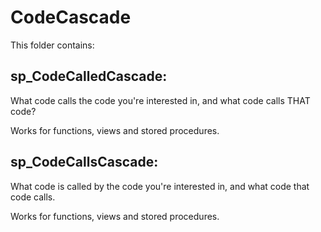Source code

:# CodeCascade

This folder contains:

## sp_CodeCalledCascade:

What code calls the code you're interested in, and what code calls THAT code?

Works for functions, views and stored procedures.

## sp_CodeCallsCascade:

What code is called by the code you're interested in, and what code that code calls.

Works for functions, views and stored procedures.
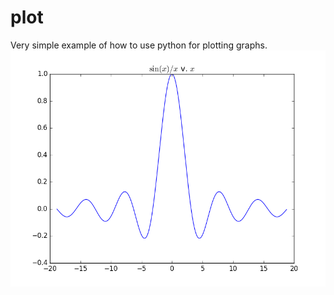 # plot
Very simple example of how to use python for plotting graphs. 
![alt text](https://github.com/marcellsles/plot/blob/master/figure_1.png "figure 1")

_ _ _ _ _

Please copy out the source text of all the rows above word for word, leaving the pictures out of your answer.

Source code

:# CodeCascade

This folder contains:

## sp_CodeCalledCascade:

What code calls the code you're interested in, and what code calls THAT code?

Works for functions, views and stored procedures.

## sp_CodeCallsCascade:

What code is called by the code you're interested in, and what code that code calls.

Works for functions, views and stored procedures.
 # plot
Very simple example of how to use python for plotting graphs. 
![alt text](https://github.com/marcellsles/plot/blob/master/figure_1.png "figure 1")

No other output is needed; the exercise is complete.